BERNARD A. FRIEDMAN, Senior District Judge.

This matter is presently before the Court on plaintiff's motion for injunctive relief [docket entry 3] and defendant's motion to dismiss [docket entry 20]. Magistrate Judge Elizabeth A. Stafford has submitted a Report and Recommendation ("R&R") in which she recommends that plaintiff's motion be denied and that defendant's motion be granted. Plaintiff has filed objections to the R&R. Pursuant to Fed.R.Civ.P. 72(b)(3), the Court reviews de novo those portions of the R&R to which a party has timely and properly objected.

This is a "wrongful foreclosure" action. Plaintiff alleges that defendant, the mortgagee, wrongfully foreclosed the mortgage on plaintiff's home and sold the property by advertisement. The complaint asserts two claims: "illegal foreclosure/professional malpractice" (Count I) and "violation of Fair Debt Collections Act" (Count II). For relief, plaintiff seeks damages. In his separately filed motion for injunctive relief, plaintiff asks that the Court "grant injunctive relief for the reasons set forth in his complaint."

The magistrate judge recommends that the Court grant defendant's motion to dismiss because the complaint fails to state a cognizable claim. Specifically, she notes that the "illegal foreclosure" claim is inadequately pled and that plaintiff admits he received actual notice of the sale, even if, as plaintiff claims, defendant did not follow the formal notice and publication requirements. She also notes that the "professional malpractice" claim fails because a mortgagee does not owe a mortgagor any such duty.
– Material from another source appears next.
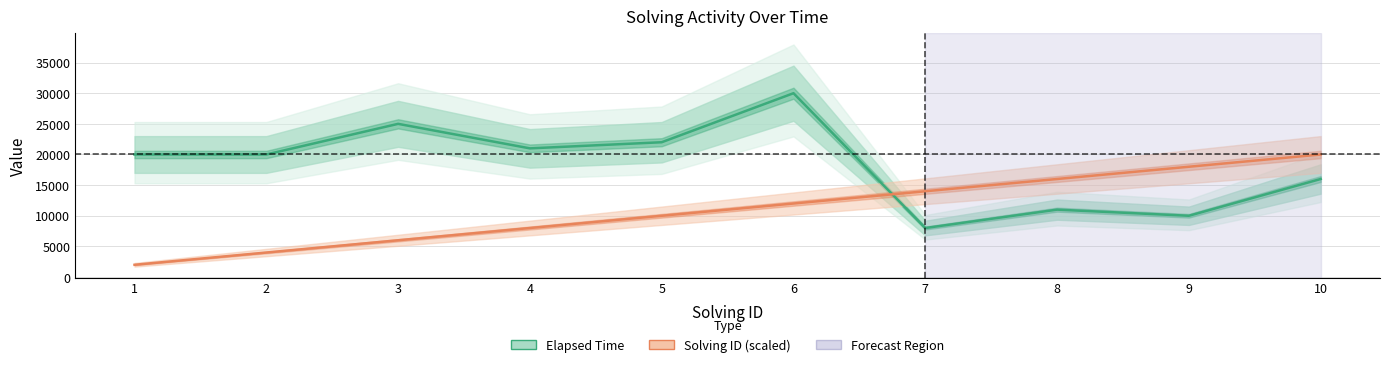

The value of Elapsed Time at 6 is 13159. True or false?

False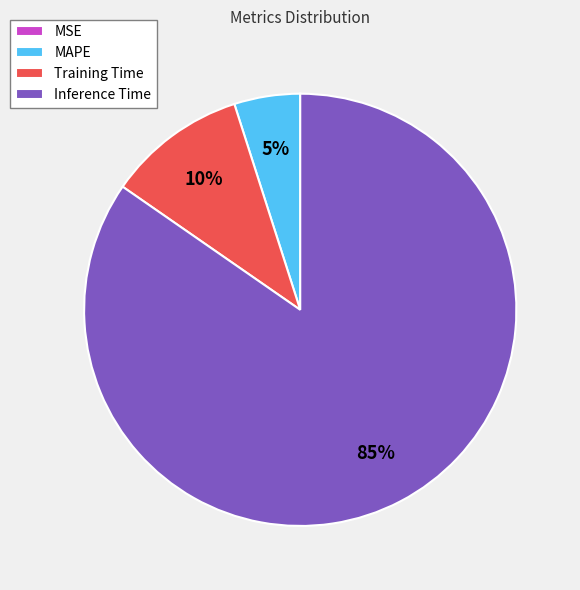

Is Inference Time the majority of the pie?

Yes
The magistrate judge further notes that the complaint fails to state a claim under the federal or state debt collection practices statutes because no supporting facts are alleged and a mortgagee is not deemed to be a debt collector under these statutes. Finally, the magistrate judge recommends that the Court deny plaintiff's motion for injunctive relief because the motion is not supported by any citation to legal authority.

In his objections, plaintiff argues generally that the motion to dismiss should be denied because the allegations in the complaint suffice to put defendant on notice as to the nature of the claims.
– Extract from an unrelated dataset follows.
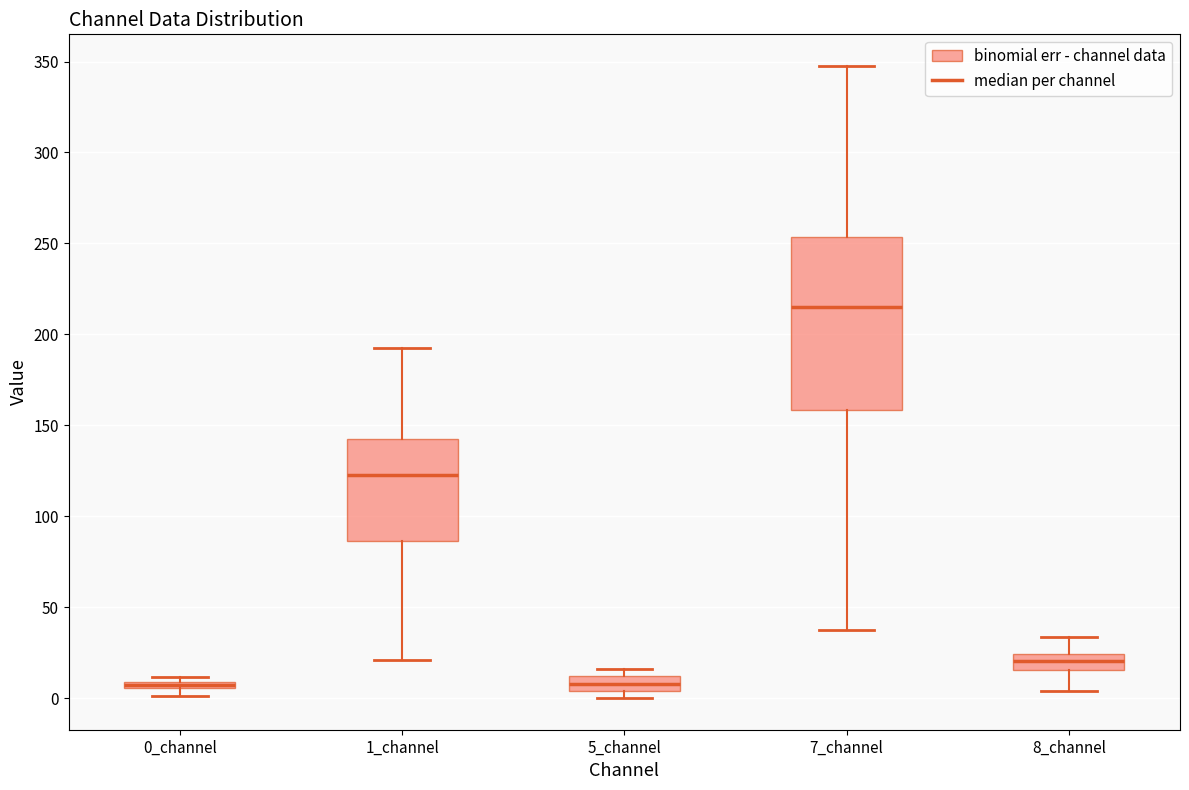

Where does the median line of the box for 1_channel sit on the y-axis? The values are not printed on the chart, so give them approximately, as read against the axis.

125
Having reviewed the pleadings, the motion papers, the R&R, and plaintiff's objections, the Court agrees with the magistrate judge's analysis. In addition to the reasons suggested by the magistrate judge, the Court notes that any challenge to the foreclosure in this matter is barred because defendant previously obtained a judgment of foreclosure in state court. That judgment is res judicata and prevents plaintiff from asserting any claim to the subject property. Moreover, the Rooker-Feldman doctrine prevents this Court from entertaining any such claim, as the claim necessarily calls into question a state court judgment. See Tropf v. Fidelity Nat. Title Ins. Co., 289 F.3d 929, 936-37 (6th Cir. 2002) (discussing Rooker-Feldman doctrine). The "professional malpractice" and "violation of fair debt collections act" claims fail for the reasons urged by the magistrate judge. Accordingly,

IT IS ORDERED that Magistrate Judge Stafford's R&R is hereby accepted and adopted as the findings and conclusions of the Court.

IT IS FURTHER ORDERED that plaintiff's motion for injunctive relief is denied.

IT IS FURTHER ORDERED that defendant's motion to dismiss is granted.